Work request –
Write out every line of the data below word for word, omitting the pictures.

(Extracted records)
• • • •
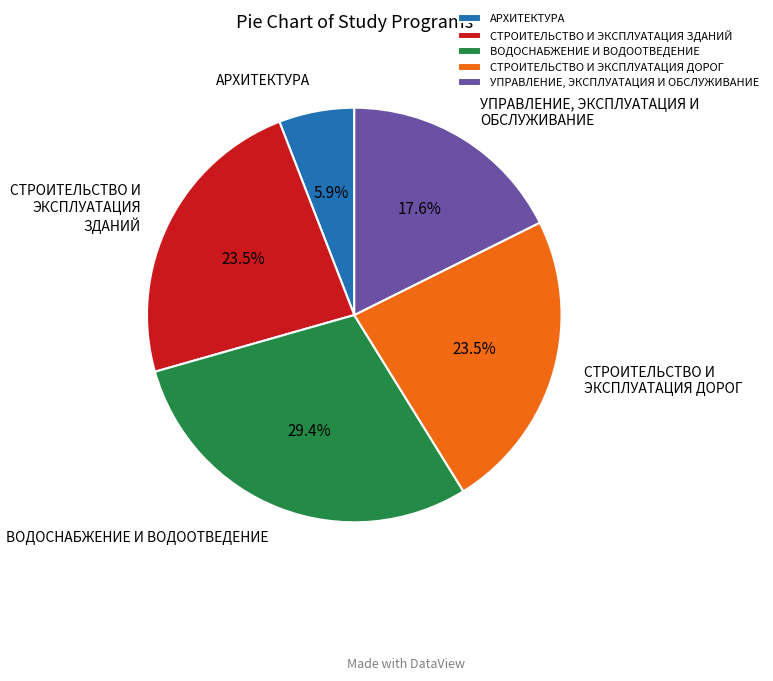

What is the total percentage of УПРАВЛЕНИЕ, ЭКСПЛУАТАЦИЯ И ОБСЛУЖИВАНИЕ and АРХИТЕКТУРА?

23.5%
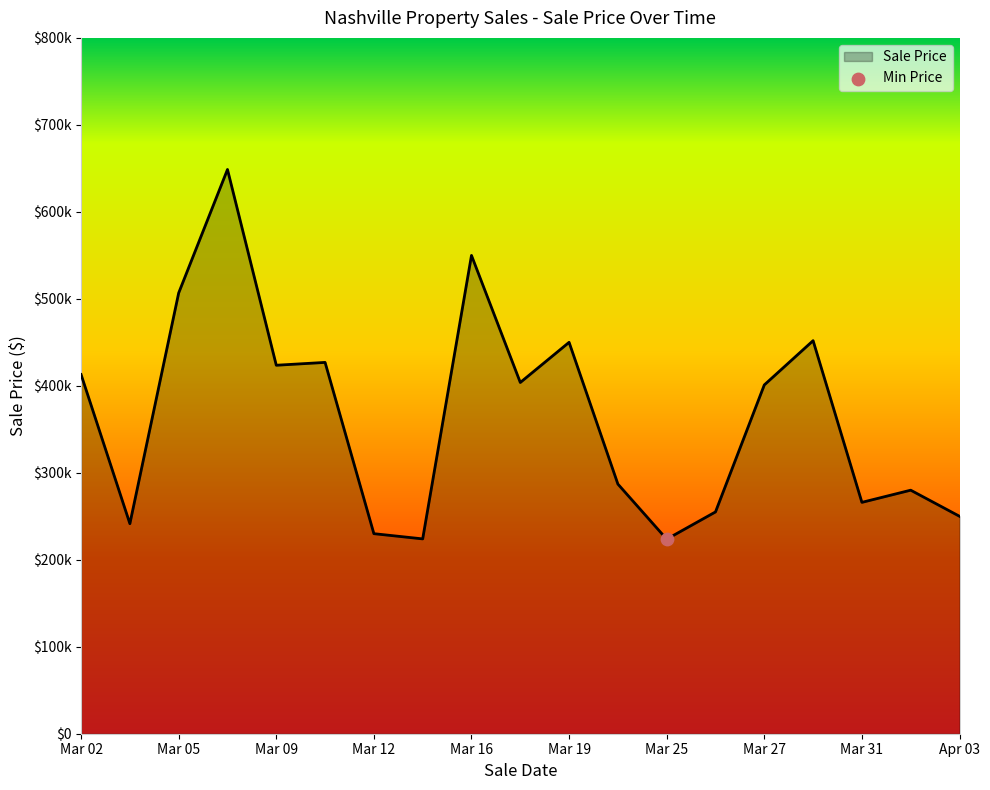

Is this an area chart (filled region under the line)?

Yes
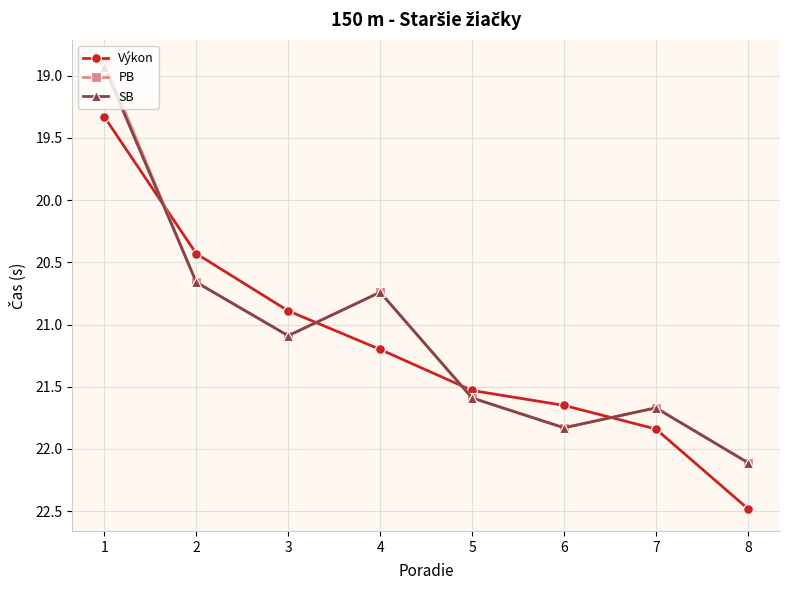

True or false: PB has a value of 21.1 at 3.

True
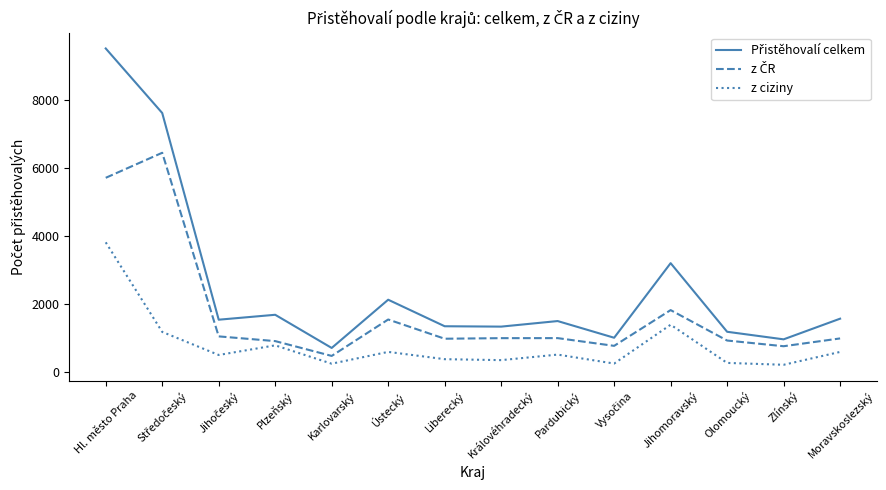

Does the chart display data point markers on the line(s)?

No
• • • •
Answer section –
What is the total percentage of УПРАВЛЕНИЕ, ЭКСПЛУАТАЦИЯ И ОБСЛУЖИВАНИЕ and АРХИТЕКТУРА?

23.5%

Is this an area chart (filled region under the line)?

Yes

True or false: PB has a value of 21.1 at 3.

True

Does the chart display data point markers on the line(s)?

No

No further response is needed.